Bras Shares ‘Lessons Learned’ in Ethics Speaker Series

In his talk, titled “Ethical Lessons in My Leadership Journey,” Provost Bras shared the personal leadership journey that led him to Georgia Tech.  
Georgia Tech Provost Rafael Bras

Georgia Tech Provost Rafael Bras

Reflecting on an episode that happened when he was four years old, Provost Rafael L. Bras described feeling jealous, angry, and vengeful when his cousin received a brand new baseball glove — a gift he had wanted for himself.

“I was upset, so I did everything possible to make him as unhappy as I was,” Bras said.

He shared this memory as part of the Scheller College of Business Cecil B. Day Program for Business Ethics Speaker Series. In the talk, titled “Ethical Lessons in My Leadership Journey,” Bras shared the personal leadership journey that led him to Georgia Tech.  

He asked, “Were my actions against my cousin my first ethical failure?”

He reasoned they were not because, at four, he lacked an established moral code and a clearly defined set of ethical values. But, he noted, ethical questions are rarely simple for adults, because ethics are context-specific, subjective, and can change over time.

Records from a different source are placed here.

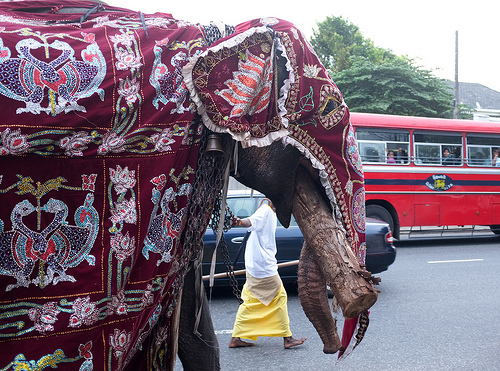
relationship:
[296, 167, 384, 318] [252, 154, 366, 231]
log in elephant mouth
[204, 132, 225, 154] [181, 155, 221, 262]
bell on chain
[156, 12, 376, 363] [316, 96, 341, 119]
elephant has eye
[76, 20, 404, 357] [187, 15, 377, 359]
elephant wearing cloth hood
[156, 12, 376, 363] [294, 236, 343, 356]
elephant carrying trunk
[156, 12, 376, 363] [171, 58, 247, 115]
elephant has cover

Bras took the attendees through his own personal career trajectory, outlining lessons learned along the way, including those he gained during his first leadership role at the age of 32 at a research laboratory. That experience helped shape the leadership views he still holds today. Following in the footsteps of two directors he admired and loved, a young, recently tenured Associate Professor Bras became just the third director in the lab’s 50-year history.

“Having spent the seven years of my bachelor’s, master’s, and doctoral degrees there, that lab was home to me,” he said. “To this day, it continues to be the only job I had my sights on doing. My predecessors were absolute giants in the field and I wanted to be just like them.”

It wasn’t easy. “No one prepared me to lead at that level,” he said. “I was not prepared for the myriad of issues, both ethical and behavioral, that came my way. I had to make difficult decisions, but the experience taught me that we all make mistakes and most of the time, the solution can be found in shared trust and conversation.”

Advancing leadership roles — and their challenges — would follow over the next several decades, from department head of Civil and Environmental Engineering and chair of the faculty at MIT, to distinguished professor and dean of the Henry Samueli School of Engineering at UC-Irvine, and today, as provost at Georgia Tech.

At every stage of his career, Bras explained, he was committed to emulating the characteristics of the leaders he most admired: conviction, vision, service, empathy, self-awareness, the ability to handle ambiguity, and honesty, among others.

A question-and-answer session followed the remarks. When asked about a tried-and-true method or process for ethical decision making, Bras said, “My first action is to resist a quick response and try to put myself inside the head and thinking of the other person. Absolute objectivity is nonexistent and these situations are always full of ambiguity. I always want to trust first.”

He also cautioned about the dangers of leadership in isolation and shared the value of having close advisors, people who feel comfortable disagreeing with leadership. 

“I surround myself with trusted advisors and consult them as often as I can,” Bras said. “The biggest insurance against ethical problems is to surround yourself with good people who are trustworthy, and who are willing to offer differing opinions and vantage points. With that input, I can ask myself, ‘What am I missing? What else is there to understand about this situation?’”

He added, “If those conversations can’t and don’t happen, a leader can begin to believe he or she is the owner of the truth and alone knows best. That is a situation fraught with ethical danger.”

Bras concluded the talk with a few remarks about the current climate at Georgia Tech.

“Georgia Tech is not perfect. The unacceptable and avoidable incidents from last summer have taken a toll on the spirit of the institution, and it’s unfortunate that they distract from the fact that Georgia Tech is doing very, very well,” he said. “Tough decisions were made. Now, we must move forward and rebuild the trust that is necessary to carry on as the institution we want to be.”

About the series:

The Cecil B. Day Program in Business Ethics Speaker Series brings professionals and academics to talk about specific ethical issues in business and the ethical challenges they have met in their own careers. These sessions are open to the entire Georgia Tech community.